Responding to Economic Crisis: What can community colleges do?
When financial markets collapsed back in 2008, the gravity of the situation called for an immediate response – bailouts, unemployment benefits, and a host of government investments through the The American Recovery and Reinvestment Act (ARRA). While we are still making our way back to a strong economy, we have learned some lessons about recovery. A new paper by MDC describes how a particular ARRA project, Career Pathways for a Green South, helped a set of community colleges expand their capacity to better serve students facing multiple employment barriers, such as a lack of education or a criminal record.
In the post-recession recovery, expectations for community colleges are high. With such a great need for skills training and better jobs it is no wonder that colleges are taking center stage in the media and in policy discussions. But are colleges ready for the challenge? Drawing on our Career Pathways for a Green South experience, MDC’s How Community Colleges Can Respond to Economic Crisis details insights about how colleges can meet current and future workforce needs. A sneak preview of the three capacities follows.
Capacity #1: Recruitment
The Career Pathways for a Green South colleges reached out to local social service and public housing agencies and held information sessions and interviews on-site at their offices. Nancy Townsend of Mountain Empire Community College in Virginia described the work as “totally beyond what the college normally provides.” Orangeburg-Calhoun Technical College in South Carolina also took extra measures to recruit individuals by facilitating a series of expungement workshops to help individuals clear up criminal records.

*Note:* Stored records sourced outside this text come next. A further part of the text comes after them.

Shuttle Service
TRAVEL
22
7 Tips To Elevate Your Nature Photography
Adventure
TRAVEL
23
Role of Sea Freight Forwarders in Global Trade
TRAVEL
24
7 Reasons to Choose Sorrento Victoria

Capacity #2: Case management and support services
As part of their Career Pathways for a Green South effort, Trident Technical College (TTC) in South Carolina hired a green job coach to help individual students to complete their training and get prepared for employment. The coach developed referral networks with churches and organizations such as Goodwill, Father to Father (a parent support group,) and halfway houses for ex-offenders. After enrollment, the coach and TTC support team met with each student periodically during training to address barriers to completion and create an employment plan.
Capacity #3: Job placement
Central Piedmont Community College in North Carolina engaged industry representatives in an advisory council for critical input into curriculum design, and also met with individual employers to collect information about job openings. These employers participated in workshops and roundtable discussions about key factors in getting a job. By asking employers to share their knowledge with the students, the CPCC staff built additional relationships with industry that created stronger job search networks.
The training and support provided through Career Pathways for a Green South produced important economic gains for hundreds of low-income jobseekers and their families. You’ll find more details in the full report, which you can download here. To build on these outcomes, colleges across the country will need to continue to test and improve methods for helping students in poverty succeed in gaining new skills and making their way into the labor market.